Prognostic value of site-specific metastases in oral cavity and oropharyngeal cancer survival

Presentation: C133
Topic: Survivorship
Type: Poster
Date: Thursday, April 19, 2018
Session: 9:00 AM - 7:00 PM
Authors: Monica C Azmy, BS, Aparna Govindan, BA, Nirali M Patel, BA, Eveylene Kalyoussef, MD, FACS
Institution(s): Rutgers New Jersey Medical School

Objective: To evaluate the prognostic value of site-specific metastases in patients with metastatic oral cavity and oropharyngeal squamous cell carcinoma.

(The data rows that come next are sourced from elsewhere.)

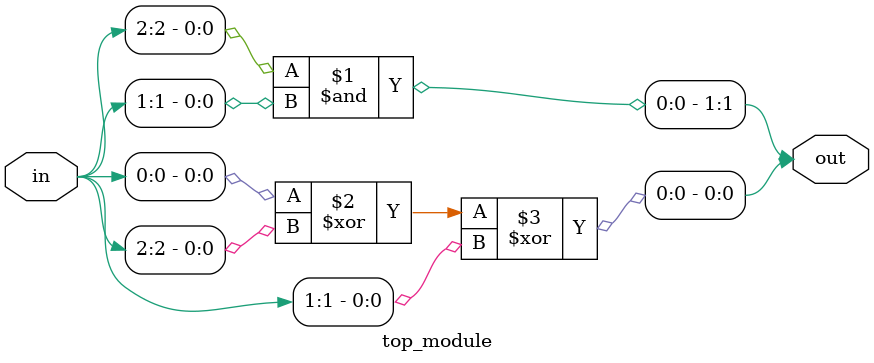
<source format=sv>
module top_module (
	input [2:0] in,
	output [1:0] out
);

	assign out[1] = in[2] & in[1];
	assign out[0] = in[0] ^ in[2] ^ in[1];
	
endmodule

</source>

Methods: The Surveillance, Epidemiology, and End Results (SEER) database was queried for 809 cases of metastatic oral cavity and oropharyngeal squamous cell carcinoma (SCC) diagnosed between 2010-2013. Presentation and prognostic outcomes according to the site of metastasis were recorded and classified as metastases to lung, liver, bone, brain, multiple sites, or other. Kaplan-Meier analysis and log-rank testing was used for survival comparisons. Cox regression analyses were performed for multivariate analyses of 5-year disease specific survival (DSS) based on site of metastases.

Results: Among the 809 patients with Stage IVC SCC of the oral cavity and oropharynx, 116 had metastases isolated to the bone, 17 to the brain, 31 to the liver, 287 to the lung, and 129 patients had metastases to multiple sites. Another 229 patients had metastases of another unknown site. On univariate analysis, metastasis to the bone, liver, lung, and multiple sites was significantly associated with 5-year DSS (p= 0.002). Isolated metastases to the brain was not significantly associated with a change in 5-year DSS. Five-year DSS was 33.6% in patients with metastases to unknown site, 21.4% in bone, 37.5% in liver, 25.7% in lung, and 26.4% in multiple sites (Figure 1). On multivariate analyses, age greater than 65 [Hazard ratio (HR) 1.22; 95% CI 1.01-1.48, p= 0.035] and site of metastases to bone, lung, and multiple sites [HR 1.43; 95% CI 1.05-1.93, HR 1.48; 95% CI 1.16-1.89, HR 1.67; 95% CI 1.24-2.23, p= 0.009] were significantly correlated with decreased 5-year DSS.

Conclusion: While metastatic disease serves as a poor prognostic factor in cancer treatment and outcomes, not all sites of metastases contribute equally to disease specific survival. Patients with metastatic squamous cell carcinoma of the oral cavity and oropharynx are at increased risk of disease specific death with metastases of the bone, lung, or metastasis of multiple sites, when compared to the liver or brain. These findings may guide individualized disease management.